*Brief*. Copy out the full data exactly as given; pictures should not be included.

Items listed in a dataset

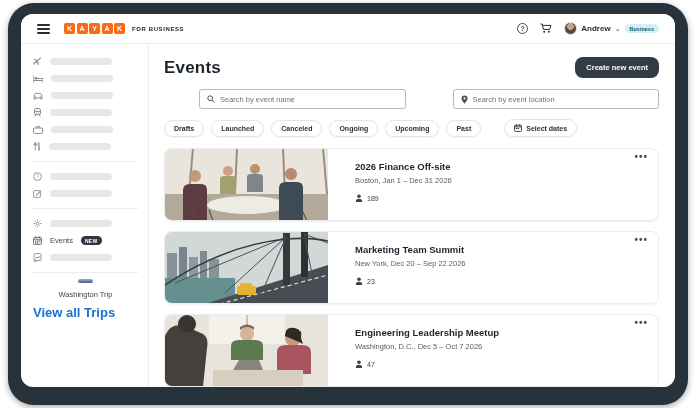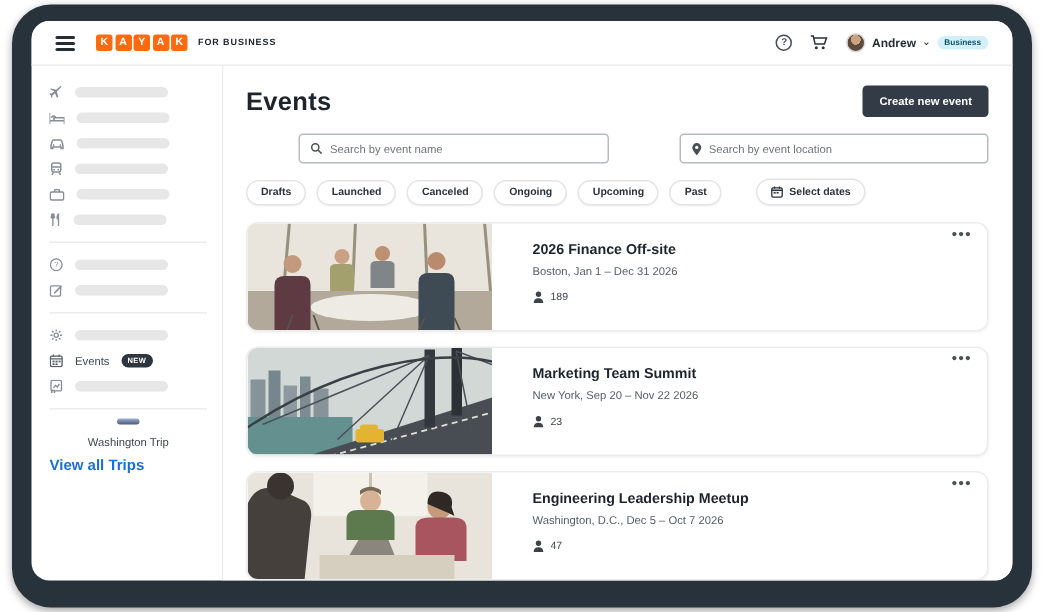--- a/index.html
+++ b/index.html
@@ -54,7 +54,7 @@
   .main-header { display:flex; align-items:center; }
   .page-title { font-size:17px; font-weight:800; color:#1c242c; letter-spacing:.2px; }
   .create-btn { margin-left:auto; background:#323b46; color:#fff; font-size:7.5px; font-weight:600;
-    padding:6px 11px; border-radius:3px; border:none; cursor:pointer; font-family:inherit; }
+    padding:6px 11px; border-radius:8px; border:none; cursor:pointer; font-family:inherit; }
 
   .search-row { display:flex; gap:12px; margin-top:11px; }
   .search-box { flex:1; display:flex; align-items:center; gap:5px; height:20px;

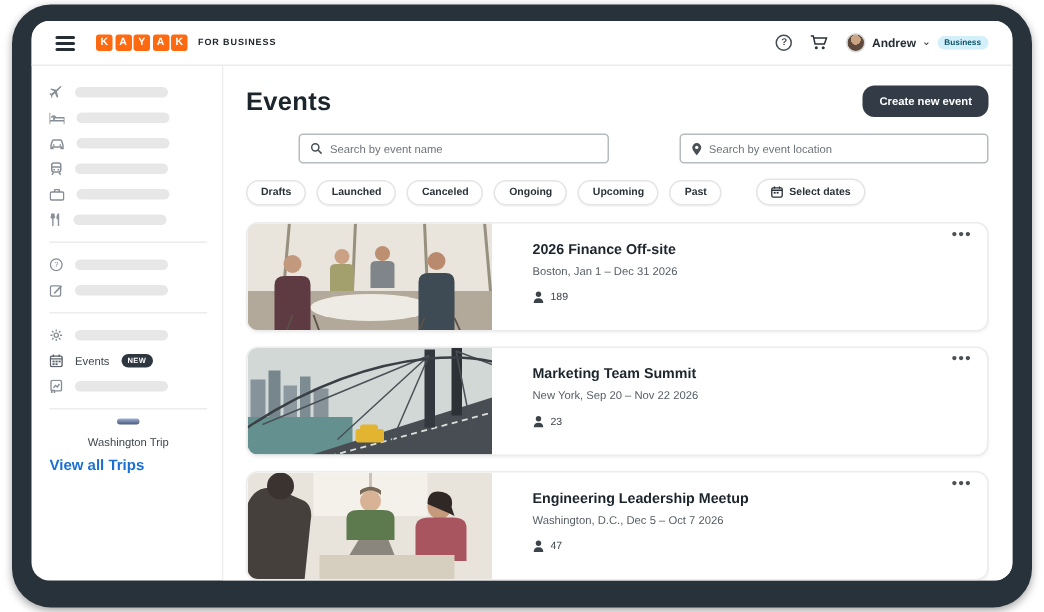--- a/index.html
+++ b/index.html
@@ -329,7 +329,7 @@
               </div>
               <div class="card-content">
                 <div class="card-title">Marketing Team Summit</div>
-                <div class="card-sub">New York, Sep 20 – Nov 22 2026</div>
+                <div class="card-sub">New York, Dec 20 – Sep 22 2026</div>
                 <div class="attendees">
                   <svg width="8" height="8" viewBox="0 0 8 8">
                       <circle cx="4" cy="2.2" r="1.8" fill="#3c434a"></circle>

*Answer to the problem*.
--- a/index.html
+++ b/index.html
@@ -54,7 +54,7 @@
   .main-header { display:flex; align-items:center; }
   .page-title { font-size:17px; font-weight:800; color:#1c242c; letter-spacing:.2px; }
   .create-btn { margin-left:auto; background:#323b46; color:#fff; font-size:7.5px; font-weight:600;
-    padding:6px 11px; border-radius:3px; border:none; cursor:pointer; font-family:inherit; }
+    padding:6px 11px; border-radius:8px; border:none; cursor:pointer; font-family:inherit; }
 
   .search-row { display:flex; gap:12px; margin-top:11px; }
   .search-box { flex:1; display:flex; align-items:center; gap:5px; height:20px;

--- a/index.html
+++ b/index.html
@@ -329,7 +329,7 @@
               </div>
               <div class="card-content">
                 <div class="card-title">Marketing Team Summit</div>
-                <div class="card-sub">New York, Sep 20 – Nov 22 2026</div>
+                <div class="card-sub">New York, Dec 20 – Sep 22 2026</div>
                 <div class="attendees">
                   <svg width="8" height="8" viewBox="0 0 8 8">
                       <circle cx="4" cy="2.2" r="1.8" fill="#3c434a"></circle>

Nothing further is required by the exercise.